Intervention de Caroline Abadie

Réunion du mercredi 23 novembre 2022 à 14h30
Commission des lois constitutionnelles, de la législation et de l'administration générale de la république

Photo issue du site de l'Assemblée nationale ou de WikipediaCaroline Abadie, rapporteure :

Lors de la conférence des présidents du 3 novembre 2022, le président du groupe LIOT a indiqué faire usage pour cette proposition de résolution du « droit de tirage » que le deuxième alinéa de l'article 141 du règlement de l'Assemblée nationale reconnaît à chaque président de groupe d'opposition ou de groupe minoritaire une fois par session ordinaire.

En conséquence, conformément au second alinéa de l'article 140 du règlement, il revient à notre commission de vérifier si les conditions requises pour la création de la commission d'enquête sont réunies. Comme l'a rappelé M. le président, c'est sur la recevabilité, et non l'opportunité de la proposition que nous devons nous prononcer.

Trois conditions sont requises. En premier lieu, en application de l'article 137 de notre règlement, les propositions de résolution tendant à la création de commissions d'enquête « doivent déterminer avec précision les faits qui donnent lieu à enquête ». En l'occurrence, les faits semblent définis avec une précision suffisante puisque, selon l'article unique de la proposition de résolution, la commission d'enquête serait chargée « d'évaluer les conditions dans lesquelles un détenu, classé détenu particulièrement surveillé, incarcéré à la maison centrale d'Arles le 19 octobre 2019 et placé à l'isolement, a pu bénéficier d'un classement en détention ordinaire, chargé d'un poste d'auxiliaire rémunéré, d'une part, et ne pas être soumis aux étapes de détection de la radicalisation en milieu carcéral, compte tenu de ses antécédents, d'autre part. » Aux termes de la proposition, la commission d'enquête devrait aussi étudier la genèse et les conditions dans lesquelles le statut de détenu particulièrement signalé a été maintenu pour un autre détenu, à savoir Yvan Colonna. Le premier critère est donc rempli.

En second lieu, de telles propositions de résolution sont recevables sauf si, dans l'année qui précède leur discussion, a eu lieu une commission d'enquête ayant le même objet. Ce n'est pas le cas en l'espèce, même si la commission des lois a procédé à deux auditions à ce sujet en mars 2022 : celle de M. Laurent Ridel, directeur de l'administration pénitentiaire, et celle de l'ancienne cheffe d'établissement de la maison centrale d'Arles et du chef d'établissement en fonction. La proposition de résolution remplit donc le deuxième critère de recevabilité.

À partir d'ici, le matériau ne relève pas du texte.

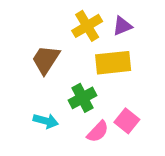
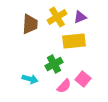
brown trapezoid: (46, 60) -> (30, 24), moved, turned 150

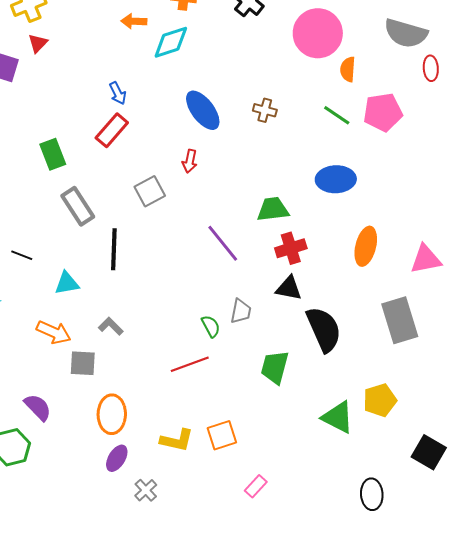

Enfin, en application de l'article 139 du règlement de l'Assemblée nationale, la proposition de résolution ne peut être mise en discussion si le garde des Sceaux « fait connaître que des poursuites judiciaires sont en cours sur les faits ayant motivé le dépôt de la proposition ». Le troisième alinéa du I de l'article 6 de l'ordonnance du 17 novembre 1958 prévoit même que la mission d'une commission d'enquête déjà créée « prend fin dès l'ouverture d'une information judiciaire relative aux faits sur lesquels elle est chargée d'enquêter ».

Interrogé par le président de l'Assemblée nationale, le Gouvernement lui a fait savoir, dans un courrier du 24 octobre 2022 signé par Mme la Première ministre, que le périmètre de la commission d'enquête envisagée « est susceptible de recouvrir pour partie [une] procédure judiciaire » en cours. En effet, « le parquet national antiterroriste a ouvert, le 6 mars 2022, une information judiciaire du chef de tentative d'assassinat en lien avec une entreprise terroriste, étendue par réquisitoire supplétif du 22 mars 2022 au chef d'assassinat en relation avec une entreprise terroriste à la suite du décès d'Yvan Colonna ».

La commission devra donc veiller, au long de ses travaux, à ne pas faire porter ses investigations sur des questions relevant de la compétence exclusive de l'autorité judiciaire. Seule l'enquête judiciaire peut éclaircir les motifs de l'agression, délimiter les responsabilités et d'éventuelles complicités. La commission d'enquête, si elle s'en tient à l'objet clairement défini que je vous l'ai lu à l'instant, ne portera donc pas sur des questions relevant de l'autorité judiciaire. Sous cette réserve, il apparaît que la création de cette commission d'enquête est juridiquement recevable.